» TASK DESCRIPTION
Return each line of the data below that contains the string "사용하여".

(DATA RECORDS)

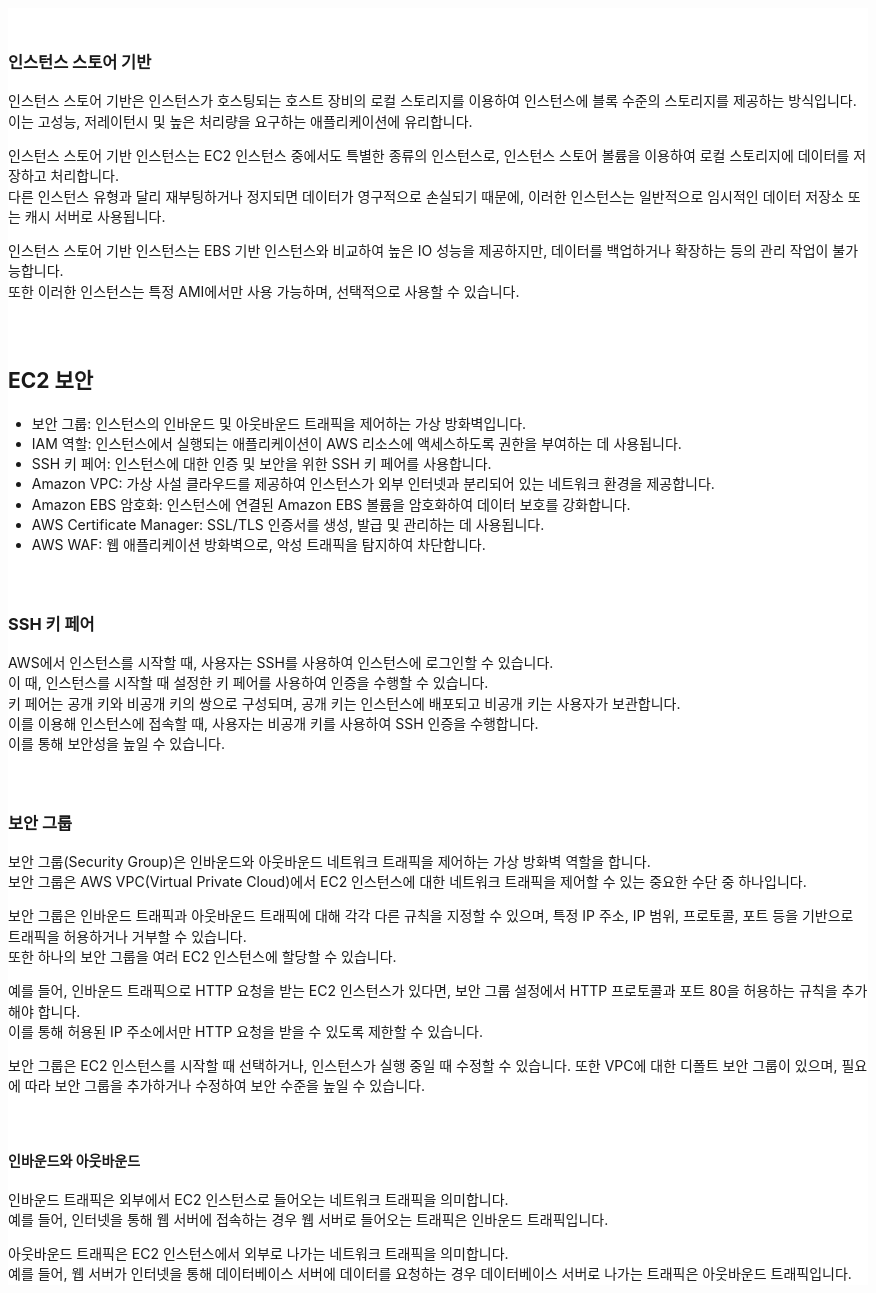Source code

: <br>

### 인스턴스 스토어 기반
인스턴스 스토어 기반은 인스턴스가 호스팅되는 호스트 장비의 로컬 스토리지를 이용하여 인스턴스에 블록 수준의 스토리지를 제공하는 방식입니다. <br>
이는 고성능, 저레이턴시 및 높은 처리량을 요구하는 애플리케이션에 유리합니다.

인스턴스 스토어 기반 인스턴스는 EC2 인스턴스 중에서도 특별한 종류의 인스턴스로, 인스턴스 스토어 볼륨을 이용하여 로컬 스토리지에 데이터를 저장하고 처리합니다. <br>
다른 인스턴스 유형과 달리 재부팅하거나 정지되면 데이터가 영구적으로 손실되기 때문에, 이러한 인스턴스는 일반적으로 임시적인 데이터 저장소 또는 캐시 서버로 사용됩니다.

인스턴스 스토어 기반 인스턴스는 EBS 기반 인스턴스와 비교하여 높은 IO 성능을 제공하지만, 데이터를 백업하거나 확장하는 등의 관리 작업이 불가능합니다. <br>
또한 이러한 인스턴스는 특정 AMI에서만 사용 가능하며, 선택적으로 사용할 수 있습니다.

<br>

## EC2 보안
- 보안 그룹: 인스턴스의 인바운드 및 아웃바운드 트래픽을 제어하는 가상 방화벽입니다.
- IAM 역할: 인스턴스에서 실행되는 애플리케이션이 AWS 리소스에 액세스하도록 권한을 부여하는 데 사용됩니다.
- SSH 키 페어: 인스턴스에 대한 인증 및 보안을 위한 SSH 키 페어를 사용합니다.
- Amazon VPC: 가상 사설 클라우드를 제공하여 인스턴스가 외부 인터넷과 분리되어 있는 네트워크 환경을 제공합니다.
- Amazon EBS 암호화: 인스턴스에 연결된 Amazon EBS 볼륨을 암호화하여 데이터 보호를 강화합니다.
- AWS Certificate Manager: SSL/TLS 인증서를 생성, 발급 및 관리하는 데 사용됩니다.
- AWS WAF: 웹 애플리케이션 방화벽으로, 악성 트래픽을 탐지하여 차단합니다.

<br>

### SSH 키 페어
AWS에서 인스턴스를 시작할 때, 사용자는 SSH를 사용하여 인스턴스에 로그인할 수 있습니다.<br> 
이 때, 인스턴스를 시작할 때 설정한 키 페어를 사용하여 인증을 수행할 수 있습니다. <br>
키 페어는 공개 키와 비공개 키의 쌍으로 구성되며, 공개 키는 인스턴스에 배포되고 비공개 키는 사용자가 보관합니다. <br>
이를 이용해 인스턴스에 접속할 때, 사용자는 비공개 키를 사용하여 SSH 인증을 수행합니다.<br> 이를 통해 보안성을 높일 수 있습니다.

<br>

### 보안 그룹
보안 그룹(Security Group)은 인바운드와 아웃바운드 네트워크 트래픽을 제어하는 가상 방화벽 역할을 합니다. <br>
보안 그룹은 AWS VPC(Virtual Private Cloud)에서 EC2 인스턴스에 대한 네트워크 트래픽을 제어할 수 있는 중요한 수단 중 하나입니다.

보안 그룹은 인바운드 트래픽과 아웃바운드 트래픽에 대해 각각 다른 규칙을 지정할 수 있으며, 특정 IP 주소, IP 범위, 프로토콜, 포트 등을 기반으로 트래픽을 허용하거나 거부할 수 있습니다. <br>
또한 하나의 보안 그룹을 여러 EC2 인스턴스에 할당할 수 있습니다.

예를 들어, 인바운드 트래픽으로 HTTP 요청을 받는 EC2 인스턴스가 있다면, 보안 그룹 설정에서 HTTP 프로토콜과 포트 80을 허용하는 규칙을 추가해야 합니다. <br>
이를 통해 허용된 IP 주소에서만 HTTP 요청을 받을 수 있도록 제한할 수 있습니다.

보안 그룹은 EC2 인스턴스를 시작할 때 선택하거나, 인스턴스가 실행 중일 때 수정할 수 있습니다. 또한 VPC에 대한 디폴트 보안 그룹이 있으며, 필요에 따라 보안 그룹을 추가하거나 수정하여 보안 수준을 높일 수 있습니다.

<br>

#### 인바운드와 아웃바운드
인바운드 트래픽은 외부에서 EC2 인스턴스로 들어오는 네트워크 트래픽을 의미합니다. <br>
예를 들어, 인터넷을 통해 웹 서버에 접속하는 경우 웹 서버로 들어오는 트래픽은 인바운드 트래픽입니다.

아웃바운드 트래픽은 EC2 인스턴스에서 외부로 나가는 네트워크 트래픽을 의미합니다. <br>
예를 들어, 웹 서버가 인터넷을 통해 데이터베이스 서버에 데이터를 요청하는 경우 데이터베이스 서버로 나가는 트래픽은 아웃바운드 트래픽입니다.
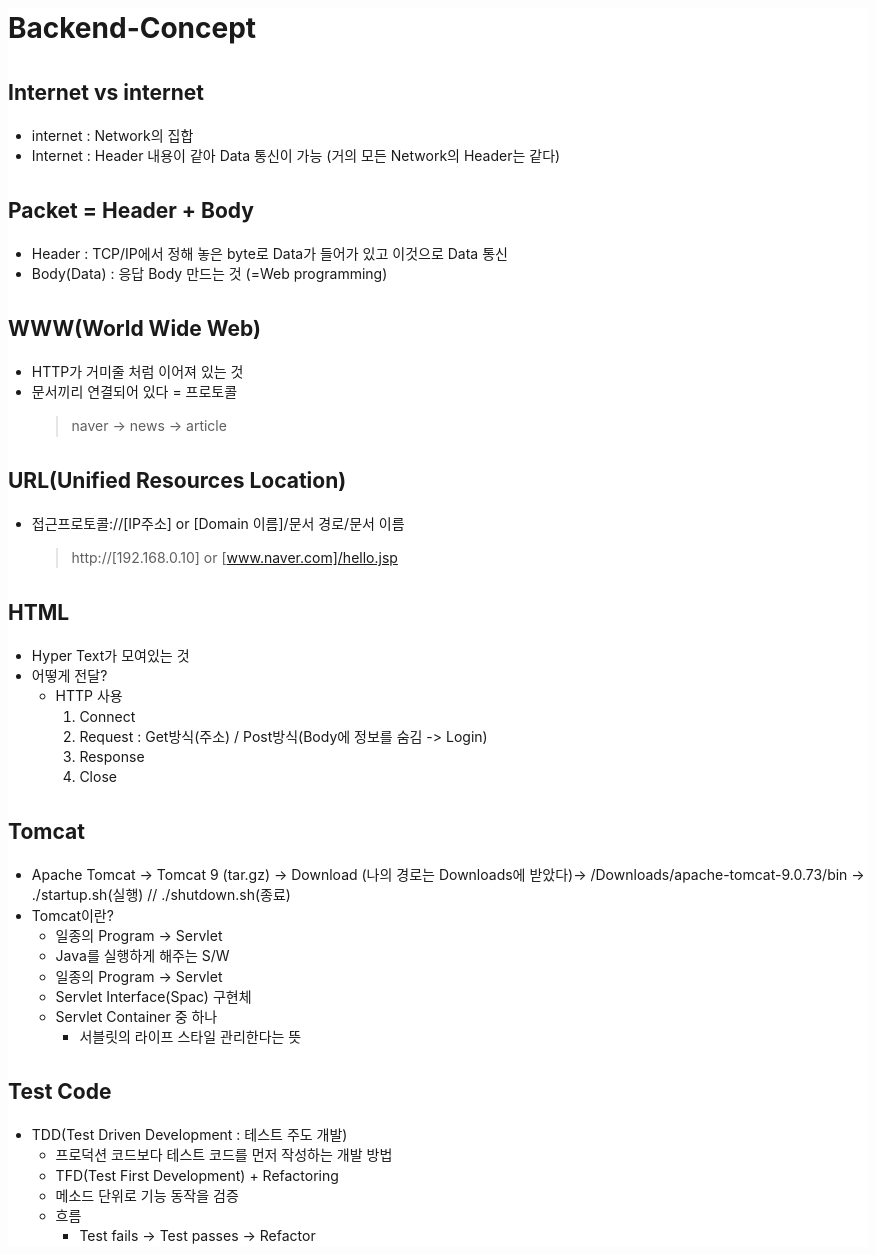 # Backend-Concept

## Internet vs internet
- internet : Network의 집합
- Internet : Header 내용이 같아 Data 통신이 가능 (거의 모든 Network의 Header는 같다)

## Packet = Header + Body
- Header : TCP/IP에서 정해 놓은 byte로 Data가 들어가 있고 이것으로 Data 통신
- Body(Data) : 응답 Body 만드는 것 (=Web programming)

## WWW(World Wide Web)
- HTTP가 거미줄 처럼 이어져 있는 것
- 문서끼리 연결되어 있다 = 프로토콜
	> naver -> news -> article

## URL(Unified Resources Location)
- 접근프로토콜://[IP주소] or [Domain 이름]/문서 경로/문서 이름
	> http://[192.168.0.10] or [www.naver.com]/hello.jsp

## HTML
- Hyper Text가 모여있는 것
- 어떻게 전달?
	- HTTP 사용
		1. Connect
		2. Request : Get방식(주소) / Post방식(Body에 정보를 숨김 -> Login)
		3. Response
		4. Close

## Tomcat

- Apache Tomcat -> Tomcat 9 (tar.gz) -> Download (나의 경로는 Downloads에 받았다)-> /Downloads/apache-tomcat-9.0.73/bin -> ./startup.sh(실행) // ./shutdown.sh(종료)
- Tomcat이란? 
    - 일종의 Program -> Servlet
    - Java를 실행하게 해주는 S/W
    - 일종의 Program -> Servlet
    - Servlet Interface(Spac) 구현체
    - Servlet Container 중 하나 
        - 서블릿의 라이프 스타일 관리한다는 뜻

## Test Code

- TDD(Test Driven Development : 테스트 주도 개발)
    - 프로덕션 코드보다 테스트 코드를 먼저 작성하는 개발 방법
    - TFD(Test First Development) + Refactoring
    - 메소드 단위로 기능 동작을 검증
    - 흐름
        - Test fails -> Test passes -> Refactor
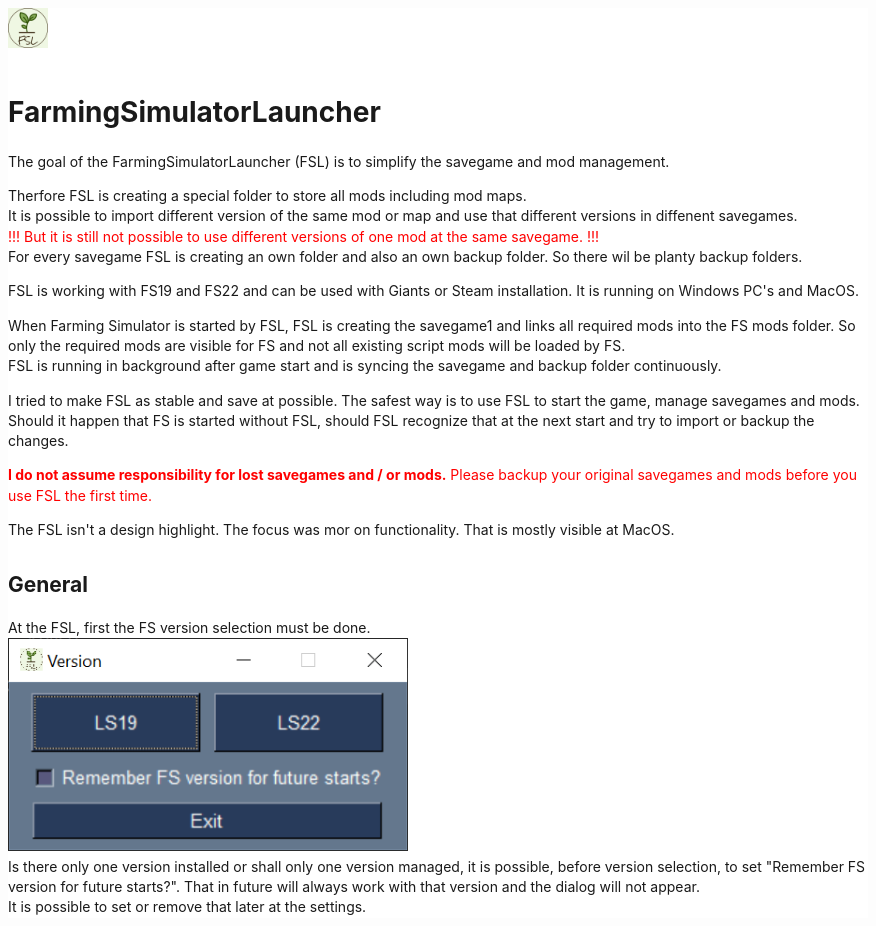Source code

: <img src="../src/logo.png" width="40"/>

# FarmingSimulatorLauncher

The goal of the FarmingSimulatorLauncher (FSL) is to simplify the savegame and mod management.  
  
Therfore FSL is creating a special folder to store all mods including mod maps.  
It is possible to import different version of the same mod or map and use that different versions in diffenent savegames.  
<span style="color:red">!!! But it is still not possible to use different versions of one mod at the same savegame. !!!</span>  
For every savegame FSL is creating an own folder and also an own backup folder. So there wil be planty backup folders.  

FSL is working with FS19 and FS22 and can be used with Giants or Steam installation. It is running on Windows PC's and MacOS.  

When Farming Simulator is started by FSL, FSL is creating the savegame1 and links all required mods into the FS mods folder. So only the required mods are visible for FS and not all existing script mods will be loaded by FS.  
FSL is running in background after game start and is syncing the savegame and backup folder continuously.  

I tried to make FSL as stable and save at possible.
The safest way is to use FSL to start the game, manage savegames and mods. Should it happen that FS is started without FSL, should FSL recognize that at the next start and try to import or backup the changes.

<span style="color:red">**I do not assume responsibility for lost savegames and / or mods.** Please backup your original savegames and mods before you use FSL the first time.</span>

The FSL isn't a design highlight. The focus was mor on functionality. That is mostly visible at MacOS.  
<div style="page-break-after: always;"></div>  

## General
At the FSL, first the FS version selection must be done.  
<img src="../images/select_version_english.png" width="400"/>  
Is there only one version installed or shall only one version managed, it is possible, before version selection, to set "Remember FS version for future starts?". That in future will always work with that version and the dialog will not appear.  
It is possible to set or remove that later at the settings.  
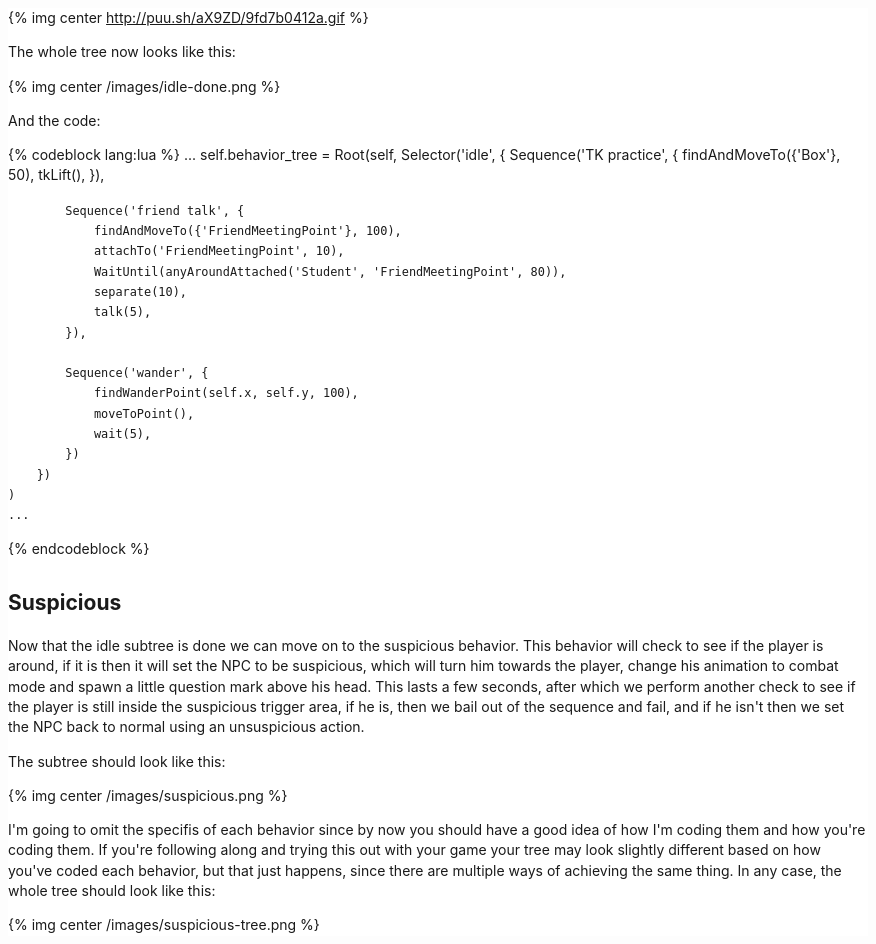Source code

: {% img center http://puu.sh/aX9ZD/9fd7b0412a.gif %}

The whole tree now looks like this:

{% img center /images/idle-done.png %}

And the code:

{% codeblock lang:lua %}
    ...
    self.behavior_tree = Root(self,
        Selector('idle', {
            Sequence('TK practice', {
                findAndMoveTo({'Box'}, 50),
                tkLift(),
            }),
  
            Sequence('friend talk', {
                findAndMoveTo({'FriendMeetingPoint'}, 100),
                attachTo('FriendMeetingPoint', 10),
                WaitUntil(anyAroundAttached('Student', 'FriendMeetingPoint', 80)),
                separate(10),
                talk(5),
            }),
  
            Sequence('wander', {
                findWanderPoint(self.x, self.y, 100),
                moveToPoint(),
                wait(5),
            })
        })
    )
    ...
{% endcodeblock %}

## Suspicious

Now that the idle subtree is done we can move on to the suspicious behavior. This behavior will check to see if the player is around, if it is then it will set the NPC to be suspicious, which will turn him towards the player, change his animation to combat mode and spawn a little question mark above his head. This lasts a few seconds, after which we perform another check to see if the player is still inside the suspicious trigger area, if he is, then we bail out of the sequence and fail, and if he isn't then we set the NPC back to normal using an unsuspicious action.

The subtree should look like this:

{% img center /images/suspicious.png %}

I'm going to omit the specifis of each behavior since by now you should have a good idea of how I'm coding them and how you're coding them. If you're following along and trying this out with your game your tree may look slightly different based on how you've coded each behavior, but that just happens, since there are multiple ways of achieving the same thing. In any case, the whole tree should look like this:

{% img center /images/suspicious-tree.png %}
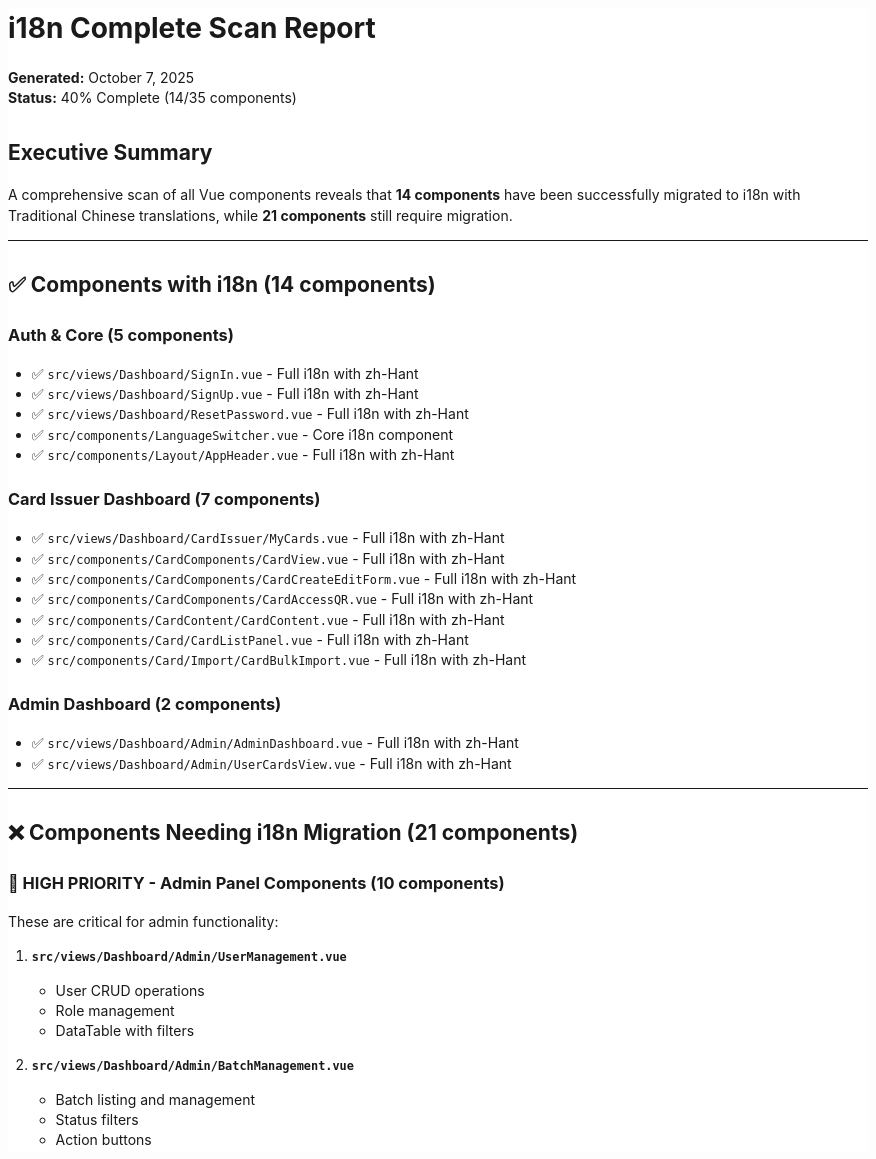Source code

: # i18n Complete Scan Report
**Generated:** October 7, 2025  
**Status:** 40% Complete (14/35 components)

## Executive Summary

A comprehensive scan of all Vue components reveals that **14 components** have been successfully migrated to i18n with Traditional Chinese translations, while **21 components** still require migration.

---

## ✅ Components with i18n (14 components)

### Auth & Core (5 components)
- ✅ `src/views/Dashboard/SignIn.vue` - Full i18n with zh-Hant
- ✅ `src/views/Dashboard/SignUp.vue` - Full i18n with zh-Hant
- ✅ `src/views/Dashboard/ResetPassword.vue` - Full i18n with zh-Hant
- ✅ `src/components/LanguageSwitcher.vue` - Core i18n component
- ✅ `src/components/Layout/AppHeader.vue` - Full i18n with zh-Hant

### Card Issuer Dashboard (7 components)
- ✅ `src/views/Dashboard/CardIssuer/MyCards.vue` - Full i18n with zh-Hant
- ✅ `src/components/CardComponents/CardView.vue` - Full i18n with zh-Hant
- ✅ `src/components/CardComponents/CardCreateEditForm.vue` - Full i18n with zh-Hant
- ✅ `src/components/CardComponents/CardAccessQR.vue` - Full i18n with zh-Hant
- ✅ `src/components/CardContent/CardContent.vue` - Full i18n with zh-Hant
- ✅ `src/components/Card/CardListPanel.vue` - Full i18n with zh-Hant
- ✅ `src/components/Card/Import/CardBulkImport.vue` - Full i18n with zh-Hant

### Admin Dashboard (2 components)
- ✅ `src/views/Dashboard/Admin/AdminDashboard.vue` - Full i18n with zh-Hant
- ✅ `src/views/Dashboard/Admin/UserCardsView.vue` - Full i18n with zh-Hant

---

## ❌ Components Needing i18n Migration (21 components)

### 🔴 HIGH PRIORITY - Admin Panel Components (10 components)

These are critical for admin functionality:

1. **`src/views/Dashboard/Admin/UserManagement.vue`**
   - User CRUD operations
   - Role management
   - DataTable with filters

2. **`src/views/Dashboard/Admin/BatchManagement.vue`**
   - Batch listing and management
   - Status filters
   - Action buttons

(End DATA RECORDS)

» SOLUTION
AWS에서 인스턴스를 시작할 때, 사용자는 SSH를 사용하여 인스턴스에 로그인할 수 있습니다.<br> 
이 때, 인스턴스를 시작할 때 설정한 키 페어를 사용하여 인증을 수행할 수 있습니다. <br>
이를 이용해 인스턴스에 접속할 때, 사용자는 비공개 키를 사용하여 SSH 인증을 수행합니다.<br> 이를 통해 보안성을 높일 수 있습니다.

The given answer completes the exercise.